• [TASK PROMPT]
Only the lines from the one containing "Table 2: The" through the one containing "Figure 1. Domains" should be printed, exactly as they appear below, with both ends included.

• [PROVIDED INFORMATION]

>>>>

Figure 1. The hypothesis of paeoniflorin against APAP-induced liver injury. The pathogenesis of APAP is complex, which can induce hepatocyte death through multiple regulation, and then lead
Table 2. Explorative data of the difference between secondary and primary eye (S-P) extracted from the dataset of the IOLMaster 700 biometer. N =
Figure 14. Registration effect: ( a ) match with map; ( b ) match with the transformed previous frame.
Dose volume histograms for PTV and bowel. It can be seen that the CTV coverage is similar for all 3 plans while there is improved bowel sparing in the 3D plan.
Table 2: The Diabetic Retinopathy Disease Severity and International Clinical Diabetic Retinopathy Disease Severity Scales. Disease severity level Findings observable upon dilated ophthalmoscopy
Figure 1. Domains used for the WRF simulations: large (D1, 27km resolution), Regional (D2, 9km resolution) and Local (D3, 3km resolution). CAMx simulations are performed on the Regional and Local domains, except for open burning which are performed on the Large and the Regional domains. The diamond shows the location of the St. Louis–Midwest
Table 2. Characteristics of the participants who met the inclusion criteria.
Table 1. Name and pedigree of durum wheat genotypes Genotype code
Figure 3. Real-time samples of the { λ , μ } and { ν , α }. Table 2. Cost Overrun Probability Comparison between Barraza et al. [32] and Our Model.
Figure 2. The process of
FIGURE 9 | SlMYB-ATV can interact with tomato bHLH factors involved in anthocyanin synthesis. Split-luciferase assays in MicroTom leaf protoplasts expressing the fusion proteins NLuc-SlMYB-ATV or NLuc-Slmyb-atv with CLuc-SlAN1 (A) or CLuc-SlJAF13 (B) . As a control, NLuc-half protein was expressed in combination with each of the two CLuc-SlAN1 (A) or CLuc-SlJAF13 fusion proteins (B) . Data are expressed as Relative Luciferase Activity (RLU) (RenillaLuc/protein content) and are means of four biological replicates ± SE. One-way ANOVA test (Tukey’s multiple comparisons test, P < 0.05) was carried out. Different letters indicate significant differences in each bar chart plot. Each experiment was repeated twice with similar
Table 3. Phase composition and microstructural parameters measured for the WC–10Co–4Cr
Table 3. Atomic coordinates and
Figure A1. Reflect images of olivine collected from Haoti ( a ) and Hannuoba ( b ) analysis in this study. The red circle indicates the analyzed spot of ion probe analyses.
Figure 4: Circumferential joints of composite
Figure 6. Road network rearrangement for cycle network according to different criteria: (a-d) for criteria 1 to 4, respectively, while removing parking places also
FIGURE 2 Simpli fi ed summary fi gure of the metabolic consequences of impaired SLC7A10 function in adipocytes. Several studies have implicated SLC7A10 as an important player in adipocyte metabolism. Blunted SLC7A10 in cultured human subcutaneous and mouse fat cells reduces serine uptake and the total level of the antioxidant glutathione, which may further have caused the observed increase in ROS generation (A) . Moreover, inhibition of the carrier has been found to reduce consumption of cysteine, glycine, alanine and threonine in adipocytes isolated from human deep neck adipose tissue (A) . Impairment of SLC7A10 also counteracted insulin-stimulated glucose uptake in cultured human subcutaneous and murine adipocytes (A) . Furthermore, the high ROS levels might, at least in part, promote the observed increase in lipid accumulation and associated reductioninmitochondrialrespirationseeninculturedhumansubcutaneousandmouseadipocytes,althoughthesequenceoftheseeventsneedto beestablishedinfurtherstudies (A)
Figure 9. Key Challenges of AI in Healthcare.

<<<<

• [ANSWER TO THE EXERCISE]
Table 2: The Diabetic Retinopathy Disease Severity and International Clinical Diabetic Retinopathy Disease Severity Scales. Disease severity level Findings observable upon dilated ophthalmoscopy
Figure 1. Domains used for the WRF simulations: large (D1, 27km resolution), Regional (D2, 9km resolution) and Local (D3, 3km resolution). CAMx simulations are performed on the Regional and Local domains, except for open burning which are performed on the Large and the Regional domains. The diamond shows the location of the St. Louis–Midwest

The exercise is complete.